Monday, 13 November 2017

#AlcoholAwarenessWeek

Alcohol Awareness Week has returned for another year. It is a scheme dreamt up by the likes of Alcohol Concern to lobby for minimum pricing, tax rises and advertising bans while purporting to educate the public about drinking.

Thanks to the myriad lies of the neo-temperance movement, there is certainly room for education. Here are ten things that people deserve to know for starters...

1. The theory that underpins the neo-temperance lobby's 'whole population' approach is a demonstrably false and self-serving delusion.

2. The lowering of the drinking guidelines in the UK last year was orchestrated by a bunch of anti-alcohol zealots and relied on a model which was changed at the eleventh hour when the original model failed to support the change.

3. Moderate drinkers live longer than teetotallers, on average.

4. And that is not because of the 'sick quitter' effect.

5. Drinkers in Britain pay 40 per cent of all the alcohol duty collected in the EU.

6. Alcohol duty revenues in Britain far exceeds the costs drinking imposes on state services.

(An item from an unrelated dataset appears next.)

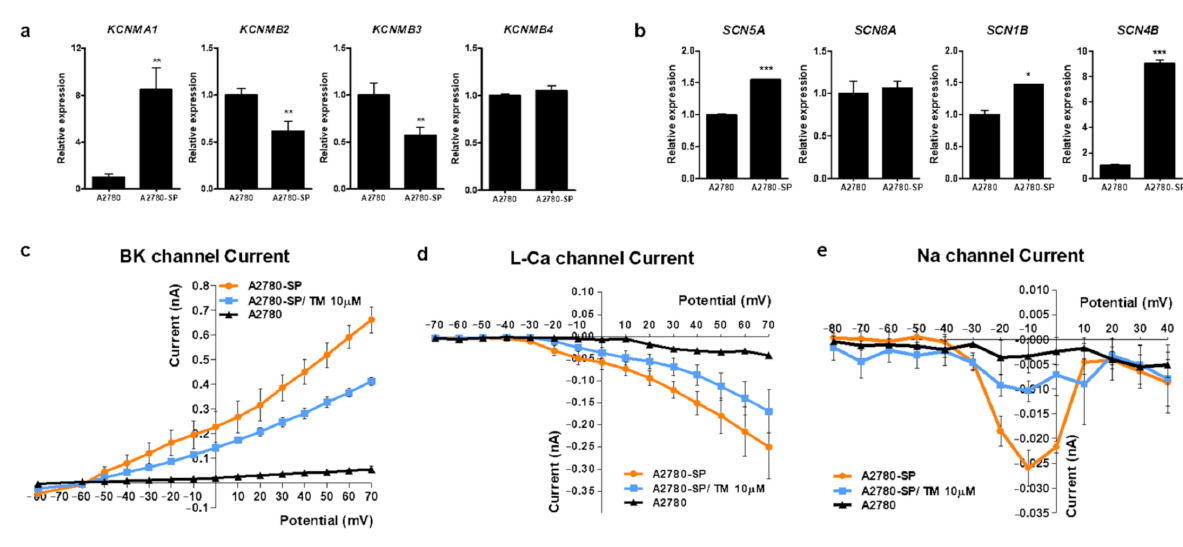
Figure 2. Subunits of BKCa and Na + channel are overexpressed on ovarian CSCs and TM can inhibit the current of Ca 2+ , BKCa and Na + channels. Compared mRNA expression levels of ( a ) BKCa channel genes ( KCMA1, KCMB2, KCMB3 , and KCMB4 ) and ( b ) voltage gated sodium channel genes ( SCN5A, SCN8A, SCN1B , and SCN4B ) in A2780-SP and A2780 cells, quantified by real-time PCR analysis. P values were determined by one-way ANOVA and GraphPad Prism 5 software (* p < 0.05; ** p < 0.01; *** p < 0.001). Currents of calcium ( c ), BKCa ( d ), and Na + ( e ) in A2780 and A2780-SP cells, measured using the whole-cell patch clamp technique. After measuring the normal current in A2780-SP cells, 10 µ M of TM was applied for 5 min, and the change in the current amplitude by TM was measured using the same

Drinkers subsidise teetotallers to the tune of £8 billion a year.

7. Britain has never been a particularly heavy drinking country by the standards of other developed nations.



8. The claim that minimum pricing has worked in Canada is based entirely on one man's junk science.

9. Since 2004, per capita consumption of alcohol in the UK has fallen at its fastest rate since the 1930s and is now at the same level as in 1980.

10. Public Health England claimed last year that Britons are drinking twice as much as they were in 1980. This is because Public Health England doesn't know what it's talking about.